Momiji avails herself of the aid of her masochistic dog god pal Inugami Momou. She stimulates him into the form of a tiny, cute puppy for Ichiko to pick up. Once inside her apartment, Momou is to use a gadget to drain Ichiko of her fortune. However, when he sees the good, gentle, sensitive side of her, he can’t bring himself to do it, especially after he activates another gadget that causes her treasured box of Suwano’s letters ends up in a landfill and she searches through the night. While washing Momou in the bath, he returns to human form, and he sees the side Momiji was talking about.
This week Momiji gets some reinforcements, and we get a fresh perspective on her, not from another misfortune god, but from a dog god. We didn’t think much of Momou, especially when Momiji broke out the S&M routine. But his inner dialogue when observing Ichiko reveals a clearer head than Momiji, who is extremely jealous of her fortune, no matter what she says. He also realizes one night that Ichiko’s fortune is an almost Perfect Defense, even helping her foil his plans in her sleep.
The punishment Momou receives never ascends to Ren Höek-esque lyricism, but this series definitely knows how to toss its characters around. The worst he gets is when he reverts to human form – in her naked arms. She rips the bathtub off the floor and beats him with it, which is just plain nuts. Still, his time with her wasn’t in vain: he learned that Momiji wasn’t telling the whole story, only half of it. Ichiko most definitely is a short-tempered, violent brute, but when it comes to family (Suwano), she’s a big(-boobed) ol’ softie.
Rating: 6 (Good)
P.S. The priest/exorcist guy just kinda took up space this week…
The rich, beautiful, brilliant and arrogant Sakura Ichiko is visited upon by a “god of misfortune” named Momiji whom she calls a “binbougami”. Sakura is throwing off the balance of fortune, and drains the fortune out of those around her, and Momiji is there to “correct the imbalance.” Sakura quickly rejects her, but when her butler and only family, Suwano has a heart attack, she consents to having fortune “drawn” from her body by Momiji, making her into a normal person. However, Sakura steals the extracted vial of fortune and smashes it, spreading good fortune throughout the immediate radius and helping Suwano recover. Sakura relieves him of his duties, and a week later he is engaged. Momiji moves in with Sakura, whose fortune levels remain too high.

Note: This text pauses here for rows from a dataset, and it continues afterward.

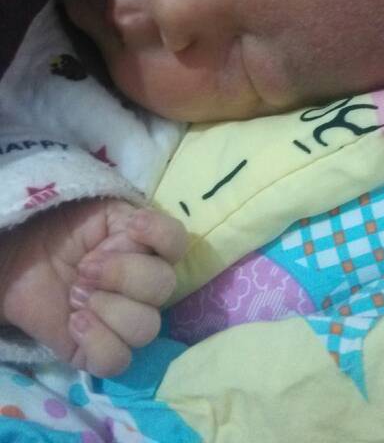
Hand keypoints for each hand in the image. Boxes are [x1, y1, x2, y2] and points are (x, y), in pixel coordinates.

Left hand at [0, 199, 185, 376]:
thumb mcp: (96, 208)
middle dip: (122, 274)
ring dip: (109, 308)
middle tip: (85, 268)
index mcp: (147, 247)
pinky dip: (97, 340)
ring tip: (76, 295)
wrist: (19, 256)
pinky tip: (74, 321)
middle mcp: (145, 286)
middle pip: (164, 287)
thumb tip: (141, 231)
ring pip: (146, 328)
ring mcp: (124, 321)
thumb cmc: (60, 228)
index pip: (178, 243)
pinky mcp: (99, 351)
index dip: (162, 235)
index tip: (131, 226)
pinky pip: (118, 360)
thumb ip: (125, 215)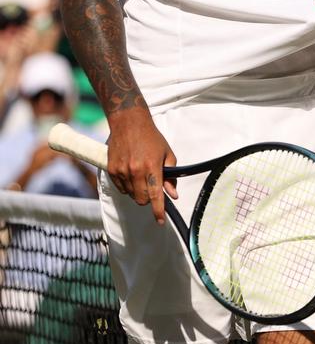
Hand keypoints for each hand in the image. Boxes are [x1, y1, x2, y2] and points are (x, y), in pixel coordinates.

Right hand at [107, 110, 177, 224]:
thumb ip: (171, 176)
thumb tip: (173, 195)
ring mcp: (121, 171)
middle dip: (148, 199)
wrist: (129, 122)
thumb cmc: (151, 137)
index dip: (158, 211)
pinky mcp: (111, 169)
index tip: (160, 221)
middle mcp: (135, 171)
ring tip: (140, 174)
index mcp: (151, 167)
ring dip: (137, 191)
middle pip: (141, 200)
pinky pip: (120, 188)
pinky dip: (127, 186)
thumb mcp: (166, 153)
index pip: (155, 195)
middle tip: (151, 187)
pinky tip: (130, 173)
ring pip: (130, 195)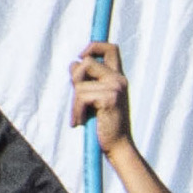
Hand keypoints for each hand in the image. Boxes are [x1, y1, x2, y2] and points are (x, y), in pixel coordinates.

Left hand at [70, 42, 134, 156]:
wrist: (118, 146)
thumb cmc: (104, 125)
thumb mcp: (95, 99)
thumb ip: (87, 81)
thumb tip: (73, 64)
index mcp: (117, 77)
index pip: (110, 48)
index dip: (94, 45)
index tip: (82, 56)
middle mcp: (119, 79)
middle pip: (87, 61)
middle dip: (75, 78)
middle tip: (78, 99)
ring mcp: (116, 87)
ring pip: (80, 83)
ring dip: (74, 103)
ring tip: (79, 116)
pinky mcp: (110, 98)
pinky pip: (81, 96)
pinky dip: (76, 111)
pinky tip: (80, 122)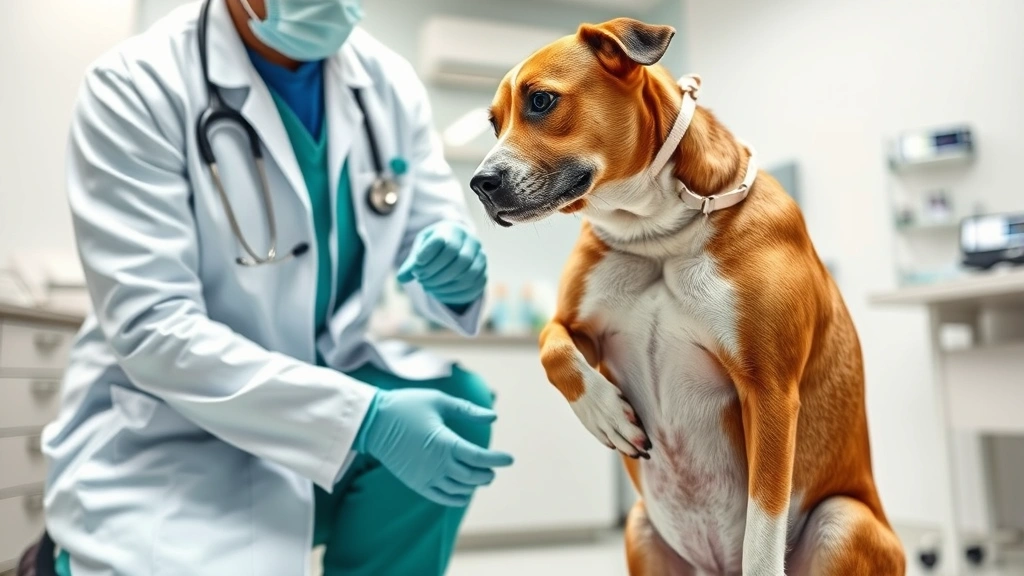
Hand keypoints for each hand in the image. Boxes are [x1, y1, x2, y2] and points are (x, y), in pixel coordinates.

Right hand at [354, 388, 513, 506]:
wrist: (373, 422)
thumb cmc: (406, 406)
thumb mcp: (439, 401)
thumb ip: (467, 410)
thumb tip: (493, 416)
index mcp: (444, 442)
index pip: (478, 457)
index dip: (497, 459)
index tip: (509, 459)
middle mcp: (437, 463)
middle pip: (472, 476)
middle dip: (487, 473)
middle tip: (493, 468)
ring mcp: (426, 476)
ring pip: (459, 489)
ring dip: (474, 485)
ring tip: (481, 478)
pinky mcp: (416, 483)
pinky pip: (441, 497)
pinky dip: (456, 497)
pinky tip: (464, 493)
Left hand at [396, 222, 486, 304]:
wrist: (457, 248)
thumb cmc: (435, 247)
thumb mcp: (422, 249)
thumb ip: (412, 263)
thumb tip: (401, 278)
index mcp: (453, 230)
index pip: (443, 241)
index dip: (428, 254)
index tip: (417, 263)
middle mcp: (471, 242)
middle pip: (457, 259)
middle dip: (435, 273)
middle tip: (420, 279)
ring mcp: (480, 258)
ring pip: (466, 274)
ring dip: (444, 284)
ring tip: (427, 287)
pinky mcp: (483, 274)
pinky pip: (471, 287)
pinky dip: (452, 294)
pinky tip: (437, 294)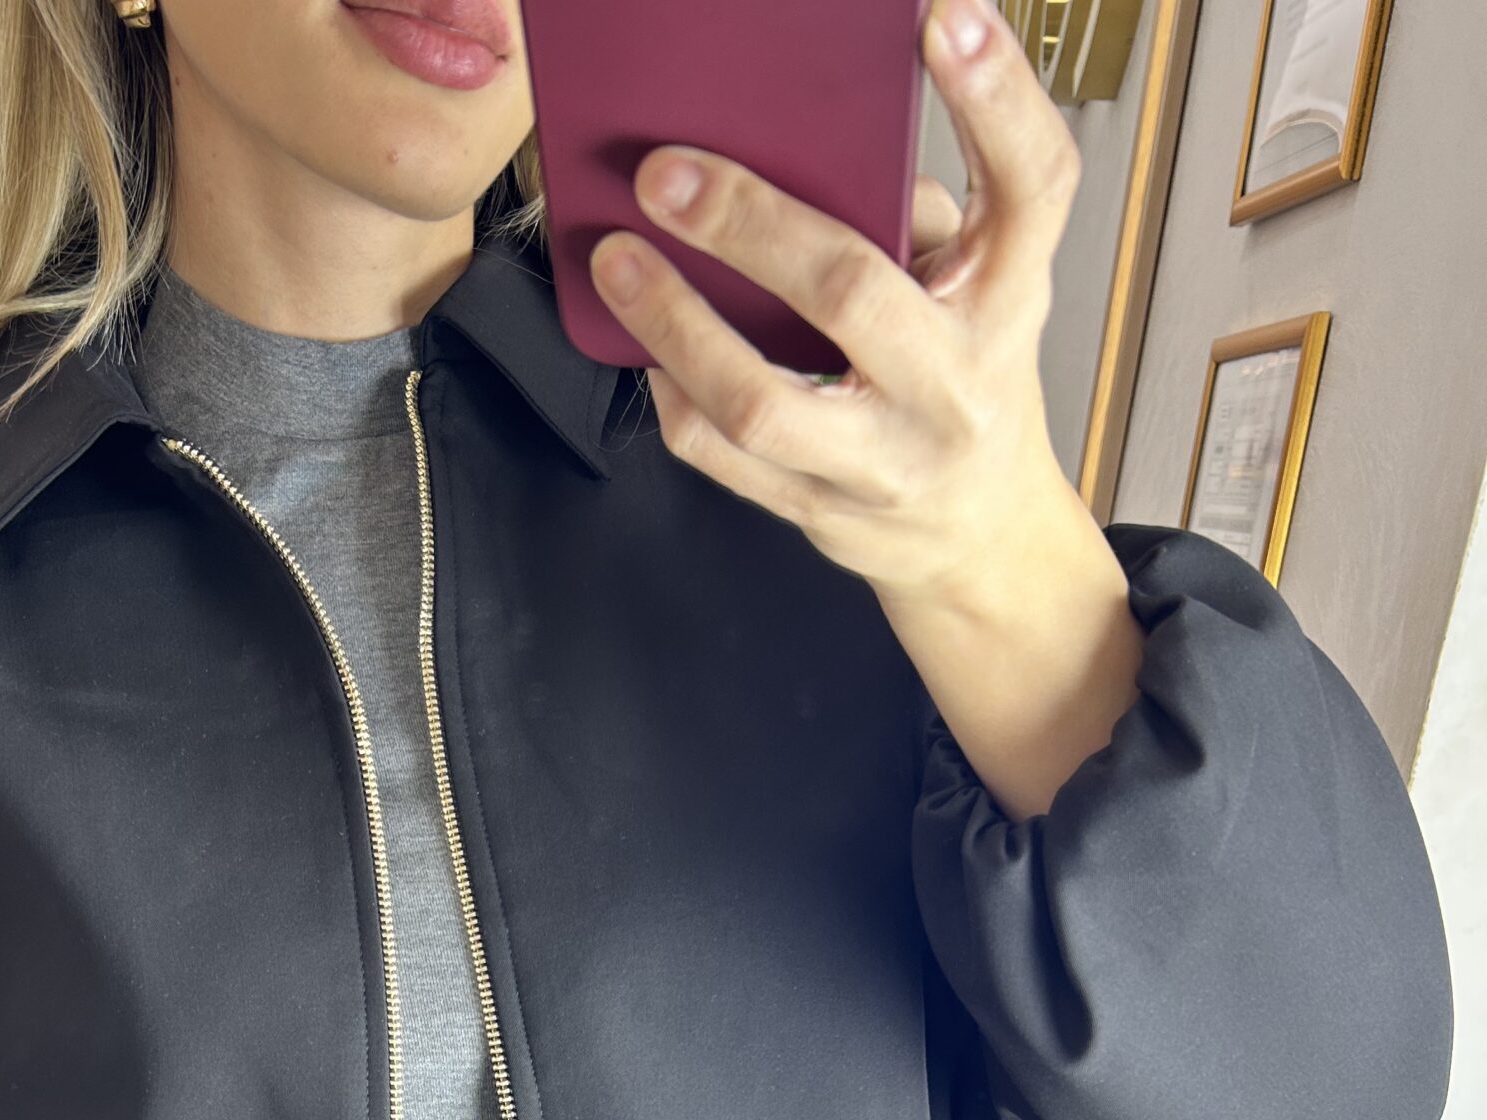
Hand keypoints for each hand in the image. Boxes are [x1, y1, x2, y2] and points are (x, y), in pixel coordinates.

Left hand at [586, 0, 1086, 610]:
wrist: (974, 535)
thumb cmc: (963, 378)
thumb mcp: (976, 286)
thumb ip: (910, 217)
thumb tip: (798, 141)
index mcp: (1007, 297)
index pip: (1031, 187)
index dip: (996, 97)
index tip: (946, 15)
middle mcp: (954, 381)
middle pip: (852, 293)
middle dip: (748, 225)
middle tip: (666, 173)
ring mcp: (885, 461)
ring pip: (764, 401)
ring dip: (677, 324)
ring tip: (621, 260)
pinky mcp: (823, 512)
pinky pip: (726, 459)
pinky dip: (676, 398)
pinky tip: (650, 353)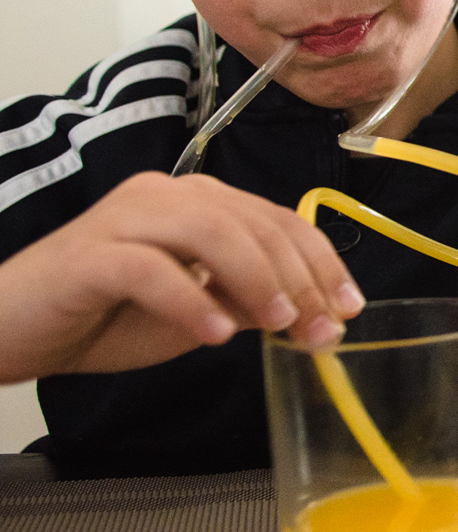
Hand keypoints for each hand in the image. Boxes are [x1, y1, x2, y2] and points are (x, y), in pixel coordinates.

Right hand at [0, 174, 360, 382]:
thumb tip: (312, 316)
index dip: (323, 263)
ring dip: (257, 279)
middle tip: (323, 329)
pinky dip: (191, 300)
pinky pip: (150, 268)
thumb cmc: (107, 315)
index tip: (349, 308)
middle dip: (301, 278)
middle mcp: (168, 196)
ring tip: (279, 324)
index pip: (280, 220)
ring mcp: (127, 218)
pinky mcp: (90, 254)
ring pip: (212, 231)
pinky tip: (216, 334)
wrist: (14, 326)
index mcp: (201, 202)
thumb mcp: (197, 312)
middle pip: (256, 222)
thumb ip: (248, 304)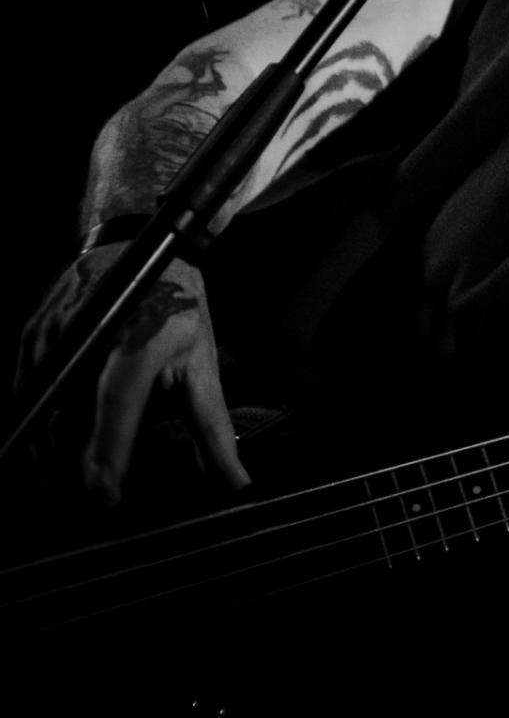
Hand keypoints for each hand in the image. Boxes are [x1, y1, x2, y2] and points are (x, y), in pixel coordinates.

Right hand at [17, 245, 247, 504]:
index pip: (118, 401)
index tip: (103, 496)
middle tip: (83, 512)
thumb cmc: (178, 307)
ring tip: (63, 495)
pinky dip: (32, 428)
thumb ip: (213, 429)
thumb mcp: (204, 364)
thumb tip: (234, 481)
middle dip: (68, 472)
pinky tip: (45, 457)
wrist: (144, 244)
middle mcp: (92, 331)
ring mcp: (56, 329)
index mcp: (141, 338)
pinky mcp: (32, 332)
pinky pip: (25, 391)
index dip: (107, 451)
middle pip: (67, 416)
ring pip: (38, 409)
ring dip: (44, 458)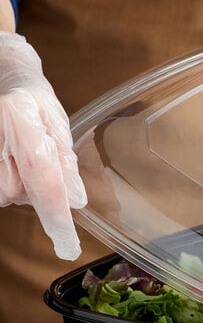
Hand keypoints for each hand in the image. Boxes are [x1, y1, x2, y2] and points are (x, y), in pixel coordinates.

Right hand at [0, 32, 86, 259]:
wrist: (1, 76)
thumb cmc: (32, 98)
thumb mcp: (57, 122)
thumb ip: (65, 161)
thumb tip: (74, 200)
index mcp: (21, 120)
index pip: (43, 179)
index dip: (56, 215)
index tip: (67, 246)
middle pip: (18, 192)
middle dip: (35, 187)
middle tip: (36, 158)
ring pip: (5, 194)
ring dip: (20, 184)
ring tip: (20, 154)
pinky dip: (7, 181)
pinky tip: (9, 160)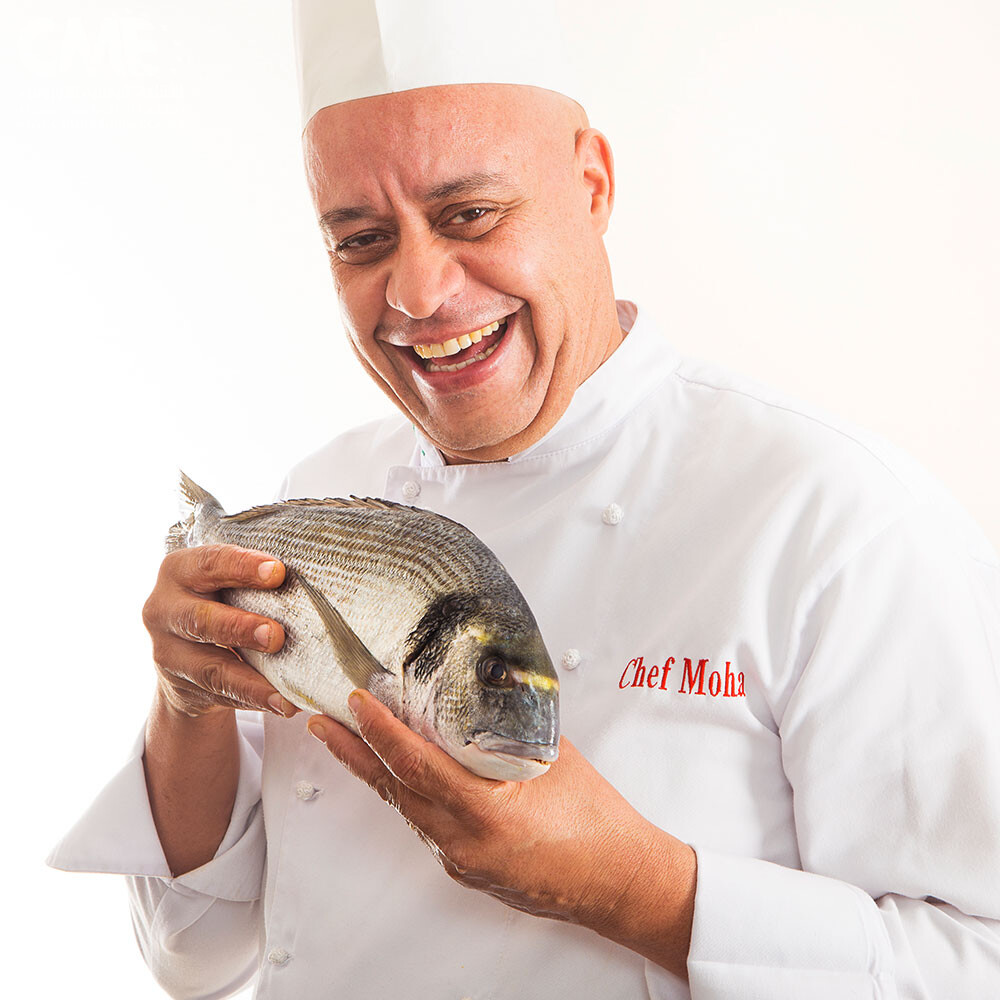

Sakura is a perfect girl in virtually everything but humility and modesty. She knows she’s got it going on and looks down on those less fortunate; she’s even immune to the abuse some of her envious, bitter classmates dish out. But she’s also immune to feeling any kind of closeness to anyone, even the legions at school who worship the ground she walks on and are at her beck and call. All her good fortune has left her isolated and alone. All she has is Suwano, the fiercely loyal butler who she’s always taken for granted. For us, this is the underlying drama that bolsters this otherwise madcap comedic series. So even if Momiji is there to do one job – relieve Sakura of her excessive fortune – there’s the possibility of her becoming that first friend…whether they’d admit they’re friends or not.
That being said, as a madcap comedy – with its dizzying pace and variety of jokes, gags, cultural references, swearing matches, and music by Final Fantasy veteran Hamauzu Masashi – this is very good stuff and very encouraging if it maintains this quality. Kana Hanazawa has a long leash to unload on her new (and to her, very aggravating) roommate Momiji. Both are exceedingly fun to watch, especially when locked in verbal or physical combat, which is almost all the time. We liked the decision to focus on the two of them, allowing us to learn a lot right out of the gate. As it seems Sakura is the Spindletop of fortune, Momiji has her work cut out for her, especially since Sakura has no intention of letting Momiji succeed in ruining her future.
Rating: 8 (Great)
Car Cameo: Suwano chaffeurs Sakura around in a somewhat stylized but still recognizable Rolls-Royce Silver Shadow.